Investor Alert: Global trade growth falling off, unease in the US dollar funding market , the debt market is broadcasting a dangerous message


The Big, Dangerous Bubble in Corporate Debt

The $30 trillion domestic stock market seems to get all the attention. When the stock market sets new highs, we instinctively feel things are good and getting better. When it tanks, as happened in the initial months of the 2008 financial crisis, we think things are going to hell.
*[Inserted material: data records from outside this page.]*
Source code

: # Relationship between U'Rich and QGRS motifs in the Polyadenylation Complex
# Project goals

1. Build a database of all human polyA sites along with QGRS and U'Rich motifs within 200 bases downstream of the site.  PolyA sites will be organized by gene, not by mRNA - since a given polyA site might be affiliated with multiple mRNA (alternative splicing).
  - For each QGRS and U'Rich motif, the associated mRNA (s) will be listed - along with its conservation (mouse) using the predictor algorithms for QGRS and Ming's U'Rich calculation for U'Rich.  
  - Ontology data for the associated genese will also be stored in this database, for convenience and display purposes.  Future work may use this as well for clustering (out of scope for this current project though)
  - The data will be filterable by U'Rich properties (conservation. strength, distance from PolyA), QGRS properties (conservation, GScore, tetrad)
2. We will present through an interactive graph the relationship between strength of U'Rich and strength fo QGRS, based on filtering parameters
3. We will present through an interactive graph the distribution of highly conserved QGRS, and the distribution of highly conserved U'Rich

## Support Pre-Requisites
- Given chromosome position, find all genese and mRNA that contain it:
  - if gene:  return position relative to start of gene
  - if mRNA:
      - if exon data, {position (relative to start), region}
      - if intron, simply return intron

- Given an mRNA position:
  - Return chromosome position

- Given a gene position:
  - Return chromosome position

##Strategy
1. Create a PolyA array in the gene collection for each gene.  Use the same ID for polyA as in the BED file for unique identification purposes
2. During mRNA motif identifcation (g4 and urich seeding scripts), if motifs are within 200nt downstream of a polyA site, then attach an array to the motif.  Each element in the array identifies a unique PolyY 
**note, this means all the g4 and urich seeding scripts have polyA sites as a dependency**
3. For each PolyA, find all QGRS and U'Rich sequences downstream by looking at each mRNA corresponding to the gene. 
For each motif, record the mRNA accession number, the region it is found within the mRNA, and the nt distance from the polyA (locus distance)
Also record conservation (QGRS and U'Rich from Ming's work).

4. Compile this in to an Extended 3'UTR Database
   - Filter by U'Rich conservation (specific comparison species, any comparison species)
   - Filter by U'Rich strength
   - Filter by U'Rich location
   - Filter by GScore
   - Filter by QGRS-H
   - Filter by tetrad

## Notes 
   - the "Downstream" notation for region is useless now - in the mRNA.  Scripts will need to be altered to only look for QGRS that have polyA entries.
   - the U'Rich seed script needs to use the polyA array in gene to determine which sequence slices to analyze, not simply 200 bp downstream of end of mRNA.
But the larger domestic debt market — at around $41 trillion for the bond market alone — reveals more about our nation’s financial health. And right now, the debt market is broadcasting a dangerous message: Investors, desperate for debt instruments that pay high interest, have been overpaying for riskier and riskier obligations. University endowments, pension funds, mutual funds and hedge funds have been pouring money into the bond market with little concern that bonds can be every bit as dangerous to own as stocks.

Unlike buying a stock, which is a calculated gamble, buying a bond or a loan is a contractual obligation: A borrower must repay a lender the borrowed amount, plus interest as compensation. The upside in a bond is limited to the contractual interest payments, but the downside is theoretically protected. Bondholders expect to get their money back, as long as the borrower doesn’t default or go bankrupt.

But for much of the last decade, risk has been mispriced to a staggering degree. In other words, the prices of bonds (and corporate loans) have not accurately reflected the riskiness of the underlying borrower’s credit. A company that is a poor credit risk, because it has too much debt or is struggling, should have to pay higher rates of interest. And investors would expect a higher yield — roughly the interest rate divided by the price paid for the bond or loan — for taking on that risk. Since the financial crisis, that simple calculus has been upended. Until recently, investors have been paying higher prices for the debt of riskier companies and not getting properly compensated for that risk.

The International Monetary Fund has noticed. In a recent blog post, an I.M.F. economist wrote that the current debt craze was “fueled by excessive optimism among investors,” and he added: “When the economy is doing well and everybody seems to be making money, some investors assume that the good times will never end. They take on more risk than they can reasonably expect to handle.”